Guild perks right now seem to be more a theoretical than a practical problem. Due to the cap on guild experience, a large number of guilds have exactly the same level of guild perks at the moment. If guild perks work to prevent guild hopping, that is hard to see, and not necessarily the worst outcome. And while pugging is certainly less pleasant than guild runs, I don't think we are at the point where I could agree with Ionomonkey's statement that "Either join a guild that can or be done with your progression on that character.".

So to get back to House and his differential diagnosis, we would be wise to consider a wider range of possibilities, and then start eliminating those which don't seem to apply. That starts with the possibility that there is actually nothing wrong with the patient. What evidence, besides the word of a few bloggers, do we have that Cataclysm is ailing? Then we should consider the possibility of the disease being something much simpler: Burnout. Frankly, it wouldn't be the first time that a third expansion failed to really counteract the natural process of people getting bored with a game faster than the developers can renew it. I hated Shadows of Luclin.
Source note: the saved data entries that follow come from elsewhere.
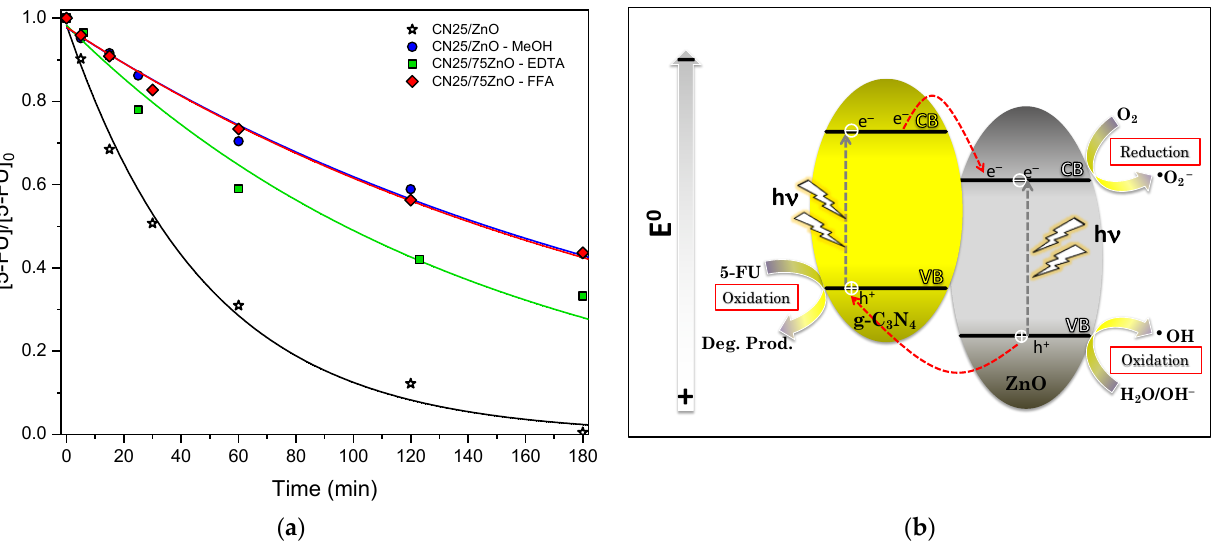
Figure 8. ( a ) Effect of radical/hole/non-radical scavengers (MeOH/EDTA/FFA) on the photocatalytic degradation of 5-FU using the CN25/ZnO composite. ( b ) Scheme of the tentative photocatalytic mechanism with CN/ZnO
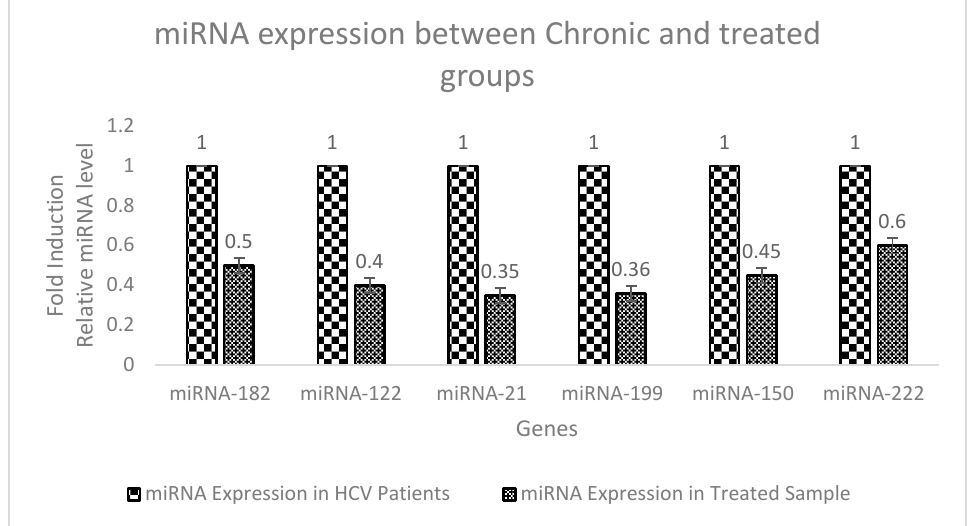
Figure 5. Graphical representation of the expression analysis of miRNAs in the diseased and treated groups using real-time PCR .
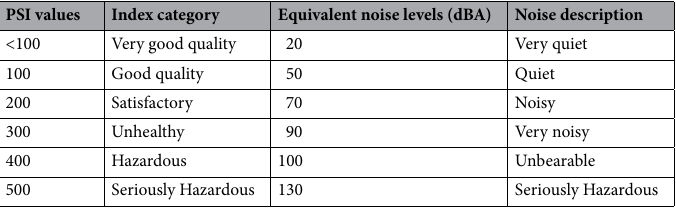
Table 10. The breakpoints used to define sub-indices (standard index for noise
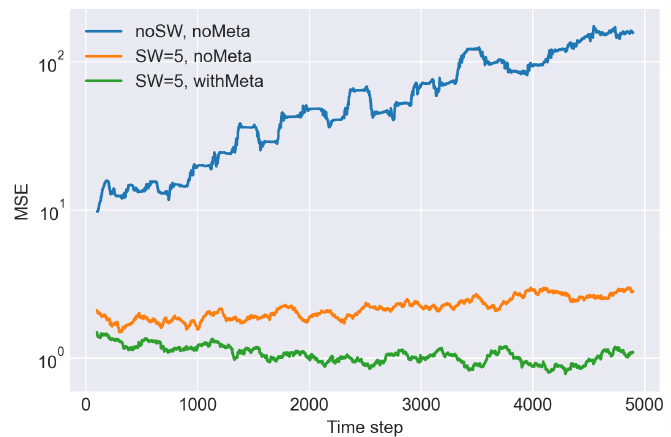
Figure 5. The figure shows the mean squared error (MSE) with 200 time step moving average for the toy regression task. The coefficients of the linear generative model change their values over time to simulate the non-stationary target. Three lines are for the different prediction models. The blue line is the result of the model without meta-learning and without sliding window. The orange line is the result of the model without meta-learning and with sliding window. The green line is the result of the model with online meta-learning and sliding window.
And finally there are probably a range of other explanation of what ails World of Warcraft right now. Given a list of known bloggers, one can even predict what each of them would claim is the reason for this unproven disease, from "dumbed down" to "not immersive enough" to "too many morons & slackers".

So what do you think? Is Cataclysm doing well or is it ailing? And what are the reasons for its success, or your diagnosis of its disease?